▶ Requirement: This exercise calls for the line with "Scripts para desarrollo, configuración", the line with "- Debug MercadoPago", and all lines between them in the material below, output exactly and with no other lines.

>>>>>

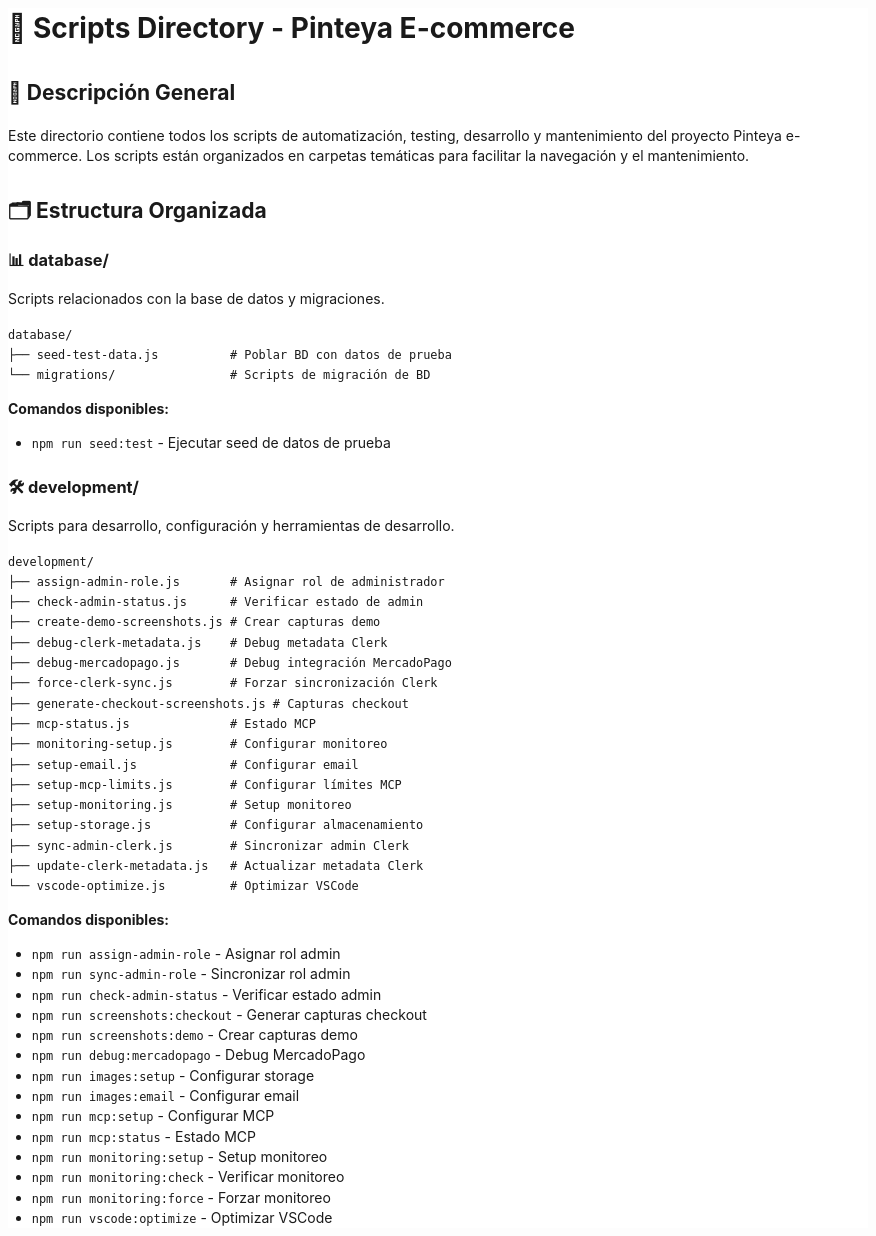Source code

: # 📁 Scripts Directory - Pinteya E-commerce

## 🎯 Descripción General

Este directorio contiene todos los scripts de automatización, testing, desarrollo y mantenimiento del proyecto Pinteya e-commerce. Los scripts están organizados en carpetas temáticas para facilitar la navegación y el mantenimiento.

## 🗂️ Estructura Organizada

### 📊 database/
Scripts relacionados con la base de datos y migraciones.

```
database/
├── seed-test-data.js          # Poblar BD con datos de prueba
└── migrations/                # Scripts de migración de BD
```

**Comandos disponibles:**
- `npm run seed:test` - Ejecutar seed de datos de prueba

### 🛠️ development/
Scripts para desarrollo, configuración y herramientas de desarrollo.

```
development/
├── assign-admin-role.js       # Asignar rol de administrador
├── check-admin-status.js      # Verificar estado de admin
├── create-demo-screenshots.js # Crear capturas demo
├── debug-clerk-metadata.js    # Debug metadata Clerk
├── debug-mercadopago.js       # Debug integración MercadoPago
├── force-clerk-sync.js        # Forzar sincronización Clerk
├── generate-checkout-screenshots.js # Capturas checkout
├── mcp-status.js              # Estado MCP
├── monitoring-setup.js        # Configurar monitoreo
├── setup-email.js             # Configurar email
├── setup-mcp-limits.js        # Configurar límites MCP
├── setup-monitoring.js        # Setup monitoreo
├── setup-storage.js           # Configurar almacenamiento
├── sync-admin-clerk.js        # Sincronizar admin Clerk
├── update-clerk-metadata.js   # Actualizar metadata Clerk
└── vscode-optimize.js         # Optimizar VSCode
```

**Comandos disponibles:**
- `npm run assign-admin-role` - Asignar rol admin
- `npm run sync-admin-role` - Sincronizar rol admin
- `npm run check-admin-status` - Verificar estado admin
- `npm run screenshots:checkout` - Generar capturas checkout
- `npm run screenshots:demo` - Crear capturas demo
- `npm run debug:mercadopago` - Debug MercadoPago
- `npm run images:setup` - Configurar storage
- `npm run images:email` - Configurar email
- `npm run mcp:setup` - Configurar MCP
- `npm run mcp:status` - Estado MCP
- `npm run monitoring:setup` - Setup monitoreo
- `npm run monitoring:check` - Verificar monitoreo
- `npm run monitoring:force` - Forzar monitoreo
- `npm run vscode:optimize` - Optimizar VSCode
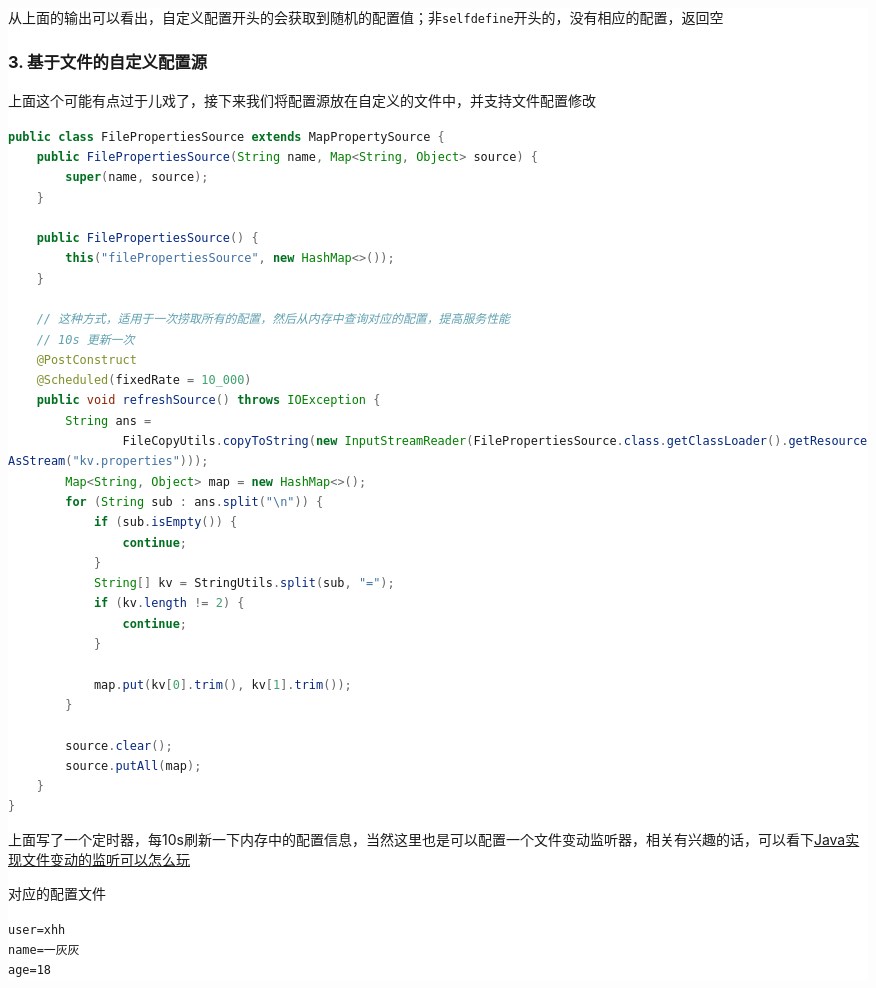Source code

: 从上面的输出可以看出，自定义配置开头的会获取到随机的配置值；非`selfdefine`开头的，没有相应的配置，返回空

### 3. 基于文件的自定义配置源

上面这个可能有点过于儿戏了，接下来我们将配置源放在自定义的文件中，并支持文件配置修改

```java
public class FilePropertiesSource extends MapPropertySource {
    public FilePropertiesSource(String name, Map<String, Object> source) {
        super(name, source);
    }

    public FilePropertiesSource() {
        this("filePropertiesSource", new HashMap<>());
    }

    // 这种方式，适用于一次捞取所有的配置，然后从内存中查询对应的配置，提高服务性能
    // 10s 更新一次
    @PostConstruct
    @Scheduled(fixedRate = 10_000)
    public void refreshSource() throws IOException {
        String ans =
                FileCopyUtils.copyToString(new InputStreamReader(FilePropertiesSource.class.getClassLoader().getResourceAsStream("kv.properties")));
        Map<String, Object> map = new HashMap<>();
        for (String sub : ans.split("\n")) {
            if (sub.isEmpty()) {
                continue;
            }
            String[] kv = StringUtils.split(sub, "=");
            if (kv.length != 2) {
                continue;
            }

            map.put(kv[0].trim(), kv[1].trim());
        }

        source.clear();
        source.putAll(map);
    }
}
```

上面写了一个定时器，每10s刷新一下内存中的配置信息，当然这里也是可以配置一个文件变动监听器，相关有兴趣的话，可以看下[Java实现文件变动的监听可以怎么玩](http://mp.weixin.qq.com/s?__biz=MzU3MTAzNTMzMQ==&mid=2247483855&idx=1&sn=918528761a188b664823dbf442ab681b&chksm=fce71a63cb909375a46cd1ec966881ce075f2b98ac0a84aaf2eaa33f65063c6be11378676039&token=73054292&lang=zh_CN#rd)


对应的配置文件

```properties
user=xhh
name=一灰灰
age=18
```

<<<<<

▶ Answer space:
Scripts para desarrollo, configuración y herramientas de desarrollo.

```
development/
├── assign-admin-role.js       # Asignar rol de administrador
├── check-admin-status.js      # Verificar estado de admin
├── create-demo-screenshots.js # Crear capturas demo
├── debug-clerk-metadata.js    # Debug metadata Clerk
├── debug-mercadopago.js       # Debug integración MercadoPago
├── force-clerk-sync.js        # Forzar sincronización Clerk
├── generate-checkout-screenshots.js # Capturas checkout
├── mcp-status.js              # Estado MCP
├── monitoring-setup.js        # Configurar monitoreo
├── setup-email.js             # Configurar email
├── setup-mcp-limits.js        # Configurar límites MCP
├── setup-monitoring.js        # Setup monitoreo
├── setup-storage.js           # Configurar almacenamiento
├── sync-admin-clerk.js        # Sincronizar admin Clerk
├── update-clerk-metadata.js   # Actualizar metadata Clerk
└── vscode-optimize.js         # Optimizar VSCode
```

**Comandos disponibles:**
- `npm run assign-admin-role` - Asignar rol admin
- `npm run sync-admin-role` - Sincronizar rol admin
- `npm run check-admin-status` - Verificar estado admin
- `npm run screenshots:checkout` - Generar capturas checkout
- `npm run screenshots:demo` - Crear capturas demo
- `npm run debug:mercadopago` - Debug MercadoPago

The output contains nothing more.